SET PROBLEM
Rewrite the rows from the first one through the line containing "name author: Sm.", putting "gatherers" wherever "collectors" appears and leaving everything else the same.

MATERIAL FOR THIS EXERCISE

>>

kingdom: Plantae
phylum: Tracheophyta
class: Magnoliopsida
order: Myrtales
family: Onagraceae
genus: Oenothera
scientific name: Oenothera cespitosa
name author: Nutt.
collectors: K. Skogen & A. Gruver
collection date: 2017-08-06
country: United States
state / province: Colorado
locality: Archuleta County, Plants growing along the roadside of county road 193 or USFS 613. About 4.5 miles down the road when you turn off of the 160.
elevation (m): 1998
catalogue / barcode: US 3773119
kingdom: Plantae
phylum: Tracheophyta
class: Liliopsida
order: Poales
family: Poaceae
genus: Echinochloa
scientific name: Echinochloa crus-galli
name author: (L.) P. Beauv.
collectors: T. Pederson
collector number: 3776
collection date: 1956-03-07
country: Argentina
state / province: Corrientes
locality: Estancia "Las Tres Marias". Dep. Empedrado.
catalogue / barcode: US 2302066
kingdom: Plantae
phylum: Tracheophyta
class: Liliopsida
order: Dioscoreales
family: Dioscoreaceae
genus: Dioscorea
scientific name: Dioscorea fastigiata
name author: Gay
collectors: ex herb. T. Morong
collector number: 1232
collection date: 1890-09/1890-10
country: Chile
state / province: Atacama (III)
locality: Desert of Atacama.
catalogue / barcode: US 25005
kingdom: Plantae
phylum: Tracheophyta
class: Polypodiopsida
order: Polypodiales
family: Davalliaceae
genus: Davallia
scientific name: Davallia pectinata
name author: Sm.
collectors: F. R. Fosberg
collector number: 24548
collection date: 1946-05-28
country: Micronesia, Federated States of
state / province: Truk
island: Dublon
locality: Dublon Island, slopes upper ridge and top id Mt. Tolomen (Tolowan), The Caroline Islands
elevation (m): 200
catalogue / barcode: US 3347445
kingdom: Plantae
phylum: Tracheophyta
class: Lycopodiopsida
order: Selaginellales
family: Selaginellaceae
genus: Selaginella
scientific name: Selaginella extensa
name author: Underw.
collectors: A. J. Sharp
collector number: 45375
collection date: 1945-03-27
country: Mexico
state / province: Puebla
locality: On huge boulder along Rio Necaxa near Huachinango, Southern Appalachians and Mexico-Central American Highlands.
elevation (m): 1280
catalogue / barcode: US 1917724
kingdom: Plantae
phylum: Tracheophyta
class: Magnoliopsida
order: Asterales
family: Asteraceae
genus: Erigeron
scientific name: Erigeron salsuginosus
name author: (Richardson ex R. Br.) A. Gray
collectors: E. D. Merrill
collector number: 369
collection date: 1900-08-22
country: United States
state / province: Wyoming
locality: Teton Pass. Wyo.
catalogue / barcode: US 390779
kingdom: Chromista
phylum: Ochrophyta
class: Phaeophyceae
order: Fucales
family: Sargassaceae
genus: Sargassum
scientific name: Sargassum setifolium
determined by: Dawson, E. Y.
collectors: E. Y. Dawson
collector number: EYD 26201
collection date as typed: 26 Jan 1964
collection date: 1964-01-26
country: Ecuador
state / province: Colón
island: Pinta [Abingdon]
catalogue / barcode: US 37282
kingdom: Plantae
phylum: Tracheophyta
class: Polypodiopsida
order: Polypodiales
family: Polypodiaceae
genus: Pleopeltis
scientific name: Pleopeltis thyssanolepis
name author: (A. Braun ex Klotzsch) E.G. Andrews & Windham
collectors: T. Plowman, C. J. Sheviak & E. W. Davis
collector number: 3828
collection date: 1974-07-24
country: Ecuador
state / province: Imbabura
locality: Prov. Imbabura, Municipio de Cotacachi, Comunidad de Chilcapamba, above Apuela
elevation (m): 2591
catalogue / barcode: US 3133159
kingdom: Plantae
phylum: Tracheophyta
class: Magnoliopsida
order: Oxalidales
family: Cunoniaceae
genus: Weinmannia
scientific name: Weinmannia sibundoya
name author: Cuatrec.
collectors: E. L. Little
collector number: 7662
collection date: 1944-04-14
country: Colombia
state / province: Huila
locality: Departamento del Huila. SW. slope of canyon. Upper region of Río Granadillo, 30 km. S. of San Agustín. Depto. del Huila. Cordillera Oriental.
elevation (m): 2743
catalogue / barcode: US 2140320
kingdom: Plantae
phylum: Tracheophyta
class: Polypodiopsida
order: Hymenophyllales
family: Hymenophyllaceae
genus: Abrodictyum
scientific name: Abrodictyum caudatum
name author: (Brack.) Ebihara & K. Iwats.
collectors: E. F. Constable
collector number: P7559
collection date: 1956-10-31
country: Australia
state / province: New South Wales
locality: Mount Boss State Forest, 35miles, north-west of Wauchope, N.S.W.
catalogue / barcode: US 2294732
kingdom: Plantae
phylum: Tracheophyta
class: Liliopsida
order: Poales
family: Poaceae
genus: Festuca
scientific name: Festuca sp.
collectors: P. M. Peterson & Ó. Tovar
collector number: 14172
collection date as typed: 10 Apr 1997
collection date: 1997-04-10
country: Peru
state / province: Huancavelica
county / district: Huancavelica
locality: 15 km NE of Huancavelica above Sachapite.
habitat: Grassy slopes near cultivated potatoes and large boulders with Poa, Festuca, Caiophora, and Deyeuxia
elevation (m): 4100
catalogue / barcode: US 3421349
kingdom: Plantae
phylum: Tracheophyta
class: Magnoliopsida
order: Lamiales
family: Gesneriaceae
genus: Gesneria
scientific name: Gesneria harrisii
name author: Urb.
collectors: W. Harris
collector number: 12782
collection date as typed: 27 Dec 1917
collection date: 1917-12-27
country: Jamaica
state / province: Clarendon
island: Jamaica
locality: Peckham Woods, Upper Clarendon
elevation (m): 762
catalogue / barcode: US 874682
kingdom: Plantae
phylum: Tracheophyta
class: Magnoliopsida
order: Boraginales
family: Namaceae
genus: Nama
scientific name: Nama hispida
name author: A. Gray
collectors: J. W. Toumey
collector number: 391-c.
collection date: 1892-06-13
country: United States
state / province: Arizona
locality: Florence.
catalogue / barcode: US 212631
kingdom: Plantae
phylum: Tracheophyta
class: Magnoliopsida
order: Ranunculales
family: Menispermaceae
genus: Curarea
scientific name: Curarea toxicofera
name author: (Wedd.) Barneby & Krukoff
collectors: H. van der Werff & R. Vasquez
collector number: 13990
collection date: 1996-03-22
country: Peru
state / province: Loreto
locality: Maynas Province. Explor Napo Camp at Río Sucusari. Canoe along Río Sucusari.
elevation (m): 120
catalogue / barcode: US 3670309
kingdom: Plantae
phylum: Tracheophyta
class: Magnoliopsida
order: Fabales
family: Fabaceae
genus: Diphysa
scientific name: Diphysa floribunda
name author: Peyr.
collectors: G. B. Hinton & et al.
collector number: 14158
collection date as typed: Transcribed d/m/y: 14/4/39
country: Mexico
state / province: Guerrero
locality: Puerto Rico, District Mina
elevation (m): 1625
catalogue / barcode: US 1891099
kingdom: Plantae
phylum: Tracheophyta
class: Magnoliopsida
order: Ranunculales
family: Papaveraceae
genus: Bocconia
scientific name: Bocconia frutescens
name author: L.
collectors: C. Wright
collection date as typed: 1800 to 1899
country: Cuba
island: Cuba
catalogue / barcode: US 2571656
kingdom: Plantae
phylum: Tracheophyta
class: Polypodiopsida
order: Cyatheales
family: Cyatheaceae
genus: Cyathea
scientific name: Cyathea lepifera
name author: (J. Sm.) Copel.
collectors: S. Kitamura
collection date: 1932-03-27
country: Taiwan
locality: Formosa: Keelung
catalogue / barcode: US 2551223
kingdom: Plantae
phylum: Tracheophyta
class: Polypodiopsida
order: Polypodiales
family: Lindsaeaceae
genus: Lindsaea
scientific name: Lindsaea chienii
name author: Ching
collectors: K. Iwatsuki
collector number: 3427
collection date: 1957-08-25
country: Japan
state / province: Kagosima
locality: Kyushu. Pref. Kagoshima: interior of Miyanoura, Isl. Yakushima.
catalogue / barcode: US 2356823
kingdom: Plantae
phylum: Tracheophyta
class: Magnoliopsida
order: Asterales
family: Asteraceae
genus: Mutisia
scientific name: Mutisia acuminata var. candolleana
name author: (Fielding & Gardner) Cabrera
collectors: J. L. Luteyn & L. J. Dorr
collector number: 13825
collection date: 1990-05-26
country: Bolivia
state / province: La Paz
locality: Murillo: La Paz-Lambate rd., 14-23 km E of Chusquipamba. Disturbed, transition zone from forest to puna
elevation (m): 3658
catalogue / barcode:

<<

EXERCISE SOLUTION
kingdom: Plantae
phylum: Tracheophyta
class: Magnoliopsida
order: Myrtales
family: Onagraceae
genus: Oenothera
scientific name: Oenothera cespitosa
name author: Nutt.
gatherers: K. Skogen & A. Gruver
collection date: 2017-08-06
country: United States
state / province: Colorado
locality: Archuleta County, Plants growing along the roadside of county road 193 or USFS 613. About 4.5 miles down the road when you turn off of the 160.
elevation (m): 1998
catalogue / barcode: US 3773119
kingdom: Plantae
phylum: Tracheophyta
class: Liliopsida
order: Poales
family: Poaceae
genus: Echinochloa
scientific name: Echinochloa crus-galli
name author: (L.) P. Beauv.
gatherers: T. Pederson
collector number: 3776
collection date: 1956-03-07
country: Argentina
state / province: Corrientes
locality: Estancia "Las Tres Marias". Dep. Empedrado.
catalogue / barcode: US 2302066
kingdom: Plantae
phylum: Tracheophyta
class: Liliopsida
order: Dioscoreales
family: Dioscoreaceae
genus: Dioscorea
scientific name: Dioscorea fastigiata
name author: Gay
gatherers: ex herb. T. Morong
collector number: 1232
collection date: 1890-09/1890-10
country: Chile
state / province: Atacama (III)
locality: Desert of Atacama.
catalogue / barcode: US 25005
kingdom: Plantae
phylum: Tracheophyta
class: Polypodiopsida
order: Polypodiales
family: Davalliaceae
genus: Davallia
scientific name: Davallia pectinata
name author: Sm.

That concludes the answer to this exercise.